JaJa99. No 232. Wednesday 21st September 2022

Whilst most of us have been hyper-ventilating about the cost of living, inflation, the war in Ukraine, mourning our late Queen, the imminent destruction of our planet as the globe warms and, for some, how to maintain stress at sensible levels as our teenage children plough a reckless furrow, uninterested in sage parental advice; while most of us have been so pre-occupied, a group of scientists have been trawling through the data to come up with a truly earth-shattering statistic. Apparently and we must add that there is some uncertainty as to the true figure as the data from Africa and Asia is somewhat incomplete, (nothing new there then!), apparently, there are 20,000,000,000,000,000 ants on earth; that’s twenty quadrillion (unless you’re British). That equates roughly to two and a half million ants per human. I knew it was bad when we were outnumbered by rats (the little furry variety), but this latest intelligence has me shivering in my pyjamas. But then if you consider how many ants’ nests there are in one’s garden it really shouldn’t be so surprising. The thing I find a bit more worrying is that the authors of this report are presumably highly intelligent, well-paid scientists who have spent many hours/days/weeks/months…years even, trawling through a mass of data and to what end. Is this knowledge going to frighten Pootin into submission? Will it deter the polar ice-cap from going liquid? Will it enable the Fed or the Bank of England to lower interest rates again? I fear not. But rest easy in your bed in the comforting knowledge that once we’re gone there will probably still be plenty of ants left.

What might be of greater concern in the near term, for those of us based on this Sceptred Isle, is that we now having biting spiders. I reckon I’ve gone for seventy years without being bitten by a spider here. (Australia and Africa are a different matter!). My son and daughter both suffer from arachnophobia and I am constantly being summoned late at night to come and exterminate this “enormous, hairy beast that’s only intent on biting me”. I have constantly mocked them and told them not to be so silly. “Spiders are harmless and they’re much more frightened of you than vice versa”. However……. I have now been bitten THREE times this summer by the eight-legged little blighters on various parts of my anatomy, including one on my left wrist that became really quite sore and inflamed and lasted for many days. Apparently, (I rely on that word quite a lot, seemingly) in this inter-connected world, all sorts of miscreants, including vicious spiders, are now being imported amongst all the fruit and veg and other stuff that we ship in from China, Australia, Africa, and South America; in fact all points east and west (and south) that breed the dastardly arachnoids. I learned recently that far from it being just ticks that can give you Lyme disease, this particularly nasty affliction, along with other co-infections, can also be implanted in your unsuspecting body by spiders and other insects. It’s rapidly becoming a plague that the medical profession at large has so far failed to appreciate. When, I wonder will Moderna and Pfizer be called into action to ‘cure’ the world of this terrifying (potential) epidemic? Don’t hold your breath.

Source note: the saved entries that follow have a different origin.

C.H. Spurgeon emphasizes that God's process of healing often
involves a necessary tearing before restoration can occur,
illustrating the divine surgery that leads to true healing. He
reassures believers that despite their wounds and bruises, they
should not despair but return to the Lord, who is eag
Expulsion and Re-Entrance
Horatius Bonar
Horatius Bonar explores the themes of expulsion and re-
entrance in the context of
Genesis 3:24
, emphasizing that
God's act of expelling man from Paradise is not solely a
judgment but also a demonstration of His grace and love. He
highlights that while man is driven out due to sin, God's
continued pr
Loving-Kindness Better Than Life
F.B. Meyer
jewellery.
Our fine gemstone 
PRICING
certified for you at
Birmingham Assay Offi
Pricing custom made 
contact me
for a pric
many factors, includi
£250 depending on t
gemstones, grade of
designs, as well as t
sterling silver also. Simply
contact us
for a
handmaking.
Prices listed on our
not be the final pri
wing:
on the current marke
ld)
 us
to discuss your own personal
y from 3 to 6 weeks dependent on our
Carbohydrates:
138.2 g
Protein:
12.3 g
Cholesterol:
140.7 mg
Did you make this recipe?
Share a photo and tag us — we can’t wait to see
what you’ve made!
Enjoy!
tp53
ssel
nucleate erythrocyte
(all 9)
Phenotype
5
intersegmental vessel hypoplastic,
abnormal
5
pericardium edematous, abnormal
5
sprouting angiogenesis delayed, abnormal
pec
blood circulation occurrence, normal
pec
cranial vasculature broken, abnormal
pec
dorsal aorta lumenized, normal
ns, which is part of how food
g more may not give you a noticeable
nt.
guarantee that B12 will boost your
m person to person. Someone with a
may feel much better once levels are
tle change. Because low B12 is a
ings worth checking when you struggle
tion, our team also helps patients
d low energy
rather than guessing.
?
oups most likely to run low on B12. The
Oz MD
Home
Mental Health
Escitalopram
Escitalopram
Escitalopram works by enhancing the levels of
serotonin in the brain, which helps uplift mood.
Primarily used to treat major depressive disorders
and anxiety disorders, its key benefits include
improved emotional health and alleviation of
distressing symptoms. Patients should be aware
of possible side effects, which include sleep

By the way, if you do suffer an assault by one of these vicious munchers, Tea Tree oil, or Melaleuca Alternifolia, is very effective at reducing the inflammation and itchiness when a drop of two is applied to the affected area. (Available at all good chemists…….GOOD chemists)

I probably should have stopped there, but as my other duty this morning is deep-cleaning the kitchen and bathroom I shall tarry at the typewriter a touch longer. (Of course it’s not a typewriter but ‘laptop’ would’ve spoiled the alliteration.) Amongst all the other bad news that has bedevilled the household this week, my delicious cup of proper coffee each morning has been replaced by a depressingly bland ‘instant’ substitute, owing to the terminal failure of my Bialetti percolator. I had stupidly assumed that these cunning Italian devices would last for ever. Not so. After only five years mine must now be dispatched to the scrapyard and for a few frustrating days while a replacement is found, despatched, ignored by striking postal workers, returned to the Post Office because no one is in, I must suffer the unsatisfying experience of a cup of Nescafe. True coffee lovers everywhere will share my irritation, I’m sure.